> Work item
Please repeat, exactly as written, the line containing "ファクス：028-677-4918" and every line after it through the end of the records below, leaving out any pictures.

> Data under study
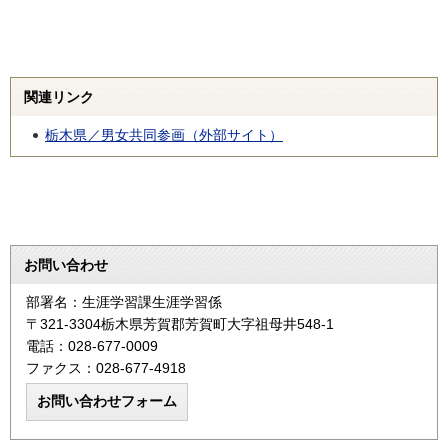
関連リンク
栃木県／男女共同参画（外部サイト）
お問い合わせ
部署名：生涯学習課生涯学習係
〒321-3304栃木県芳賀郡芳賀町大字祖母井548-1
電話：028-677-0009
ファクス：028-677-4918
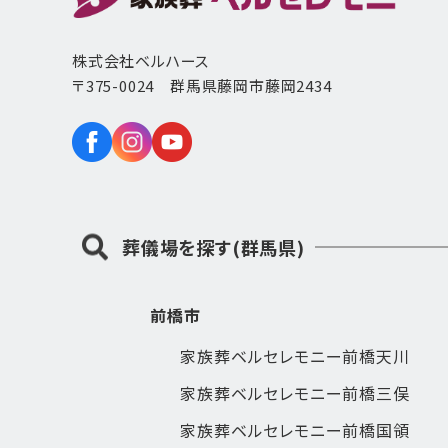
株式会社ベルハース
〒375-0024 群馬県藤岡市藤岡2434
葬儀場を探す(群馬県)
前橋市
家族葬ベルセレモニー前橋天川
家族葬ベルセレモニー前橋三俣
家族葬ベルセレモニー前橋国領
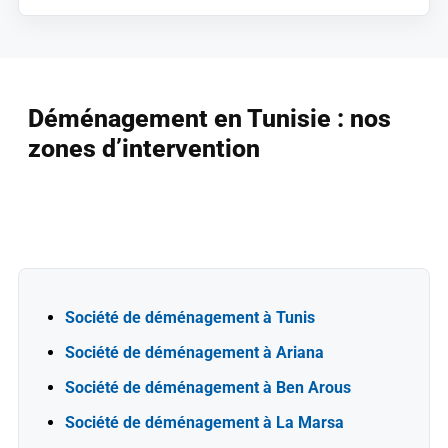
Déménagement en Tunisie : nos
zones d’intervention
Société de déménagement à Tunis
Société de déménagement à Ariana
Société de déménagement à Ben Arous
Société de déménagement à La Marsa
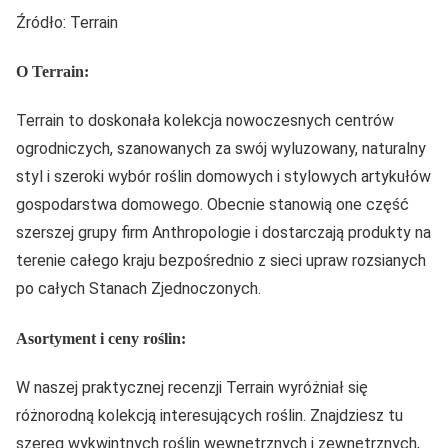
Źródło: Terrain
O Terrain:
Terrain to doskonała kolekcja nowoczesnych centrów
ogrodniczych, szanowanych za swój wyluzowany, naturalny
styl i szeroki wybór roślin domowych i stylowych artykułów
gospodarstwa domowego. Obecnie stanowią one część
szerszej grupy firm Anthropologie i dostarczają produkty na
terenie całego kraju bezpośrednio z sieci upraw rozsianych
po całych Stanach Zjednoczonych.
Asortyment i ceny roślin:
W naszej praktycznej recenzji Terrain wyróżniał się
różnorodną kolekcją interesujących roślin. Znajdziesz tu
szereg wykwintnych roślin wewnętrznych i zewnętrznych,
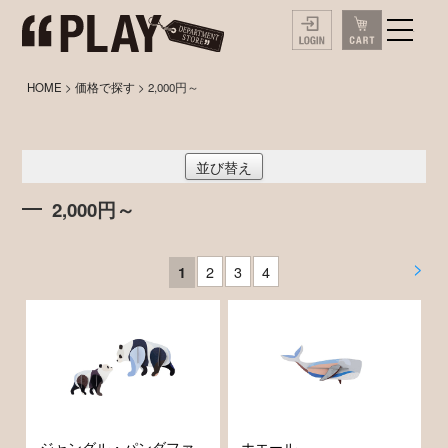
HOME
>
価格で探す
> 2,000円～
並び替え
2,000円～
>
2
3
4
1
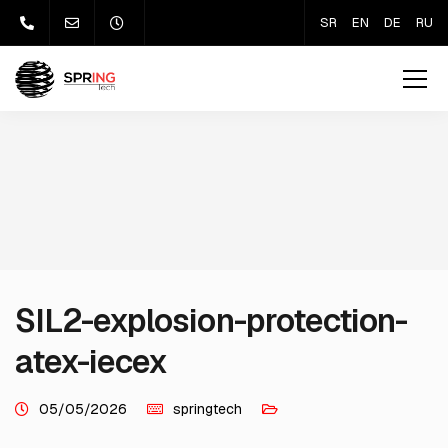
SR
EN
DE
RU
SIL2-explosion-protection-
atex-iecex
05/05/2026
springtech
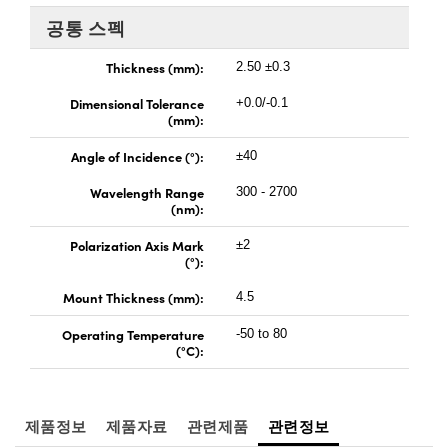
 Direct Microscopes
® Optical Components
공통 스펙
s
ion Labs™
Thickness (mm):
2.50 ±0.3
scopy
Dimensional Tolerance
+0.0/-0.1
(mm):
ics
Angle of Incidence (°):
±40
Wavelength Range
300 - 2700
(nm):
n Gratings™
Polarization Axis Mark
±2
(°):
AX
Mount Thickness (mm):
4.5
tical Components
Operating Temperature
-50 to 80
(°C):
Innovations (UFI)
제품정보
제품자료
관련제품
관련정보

> Solution to this exercise
ファクス：028-677-4918
株式会社ベルハース
〒375-0024 群馬県藤岡市藤岡2434
葬儀場を探す(群馬県)
前橋市
家族葬ベルセレモニー前橋天川
家族葬ベルセレモニー前橋三俣
家族葬ベルセレモニー前橋国領
Déménagement en Tunisie : nos
zones d’intervention
Société de déménagement à Tunis
Société de déménagement à Ariana
Société de déménagement à Ben Arous
Société de déménagement à La Marsa
Źródło: Terrain
O Terrain:
Terrain to doskonała kolekcja nowoczesnych centrów
ogrodniczych, szanowanych za swój wyluzowany, naturalny
styl i szeroki wybór roślin domowych i stylowych artykułów
gospodarstwa domowego. Obecnie stanowią one część
szerszej grupy firm Anthropologie i dostarczają produkty na
terenie całego kraju bezpośrednio z sieci upraw rozsianych
po całych Stanach Zjednoczonych.
Asortyment i ceny roślin:
W naszej praktycznej recenzji Terrain wyróżniał się
różnorodną kolekcją interesujących roślin. Znajdziesz tu
szereg wykwintnych roślin wewnętrznych i zewnętrznych,
HOME
>
価格で探す
> 2,000円～
並び替え
2,000円～
>
2
3
4
1
SR
EN
DE
RU
SIL2-explosion-protection-
atex-iecex
05/05/2026
springtech
 Direct Microscopes
® Optical Components
공통 스펙
s
ion Labs™
Thickness (mm):
2.50 ±0.3
scopy
Dimensional Tolerance
+0.0/-0.1
(mm):
ics
Angle of Incidence (°):
±40
Wavelength Range
300 - 2700
(nm):
n Gratings™
Polarization Axis Mark
±2
(°):
AX
Mount Thickness (mm):
4.5
tical Components
Operating Temperature
-50 to 80
(°C):
Innovations (UFI)
제품정보
제품자료
관련제품
관련정보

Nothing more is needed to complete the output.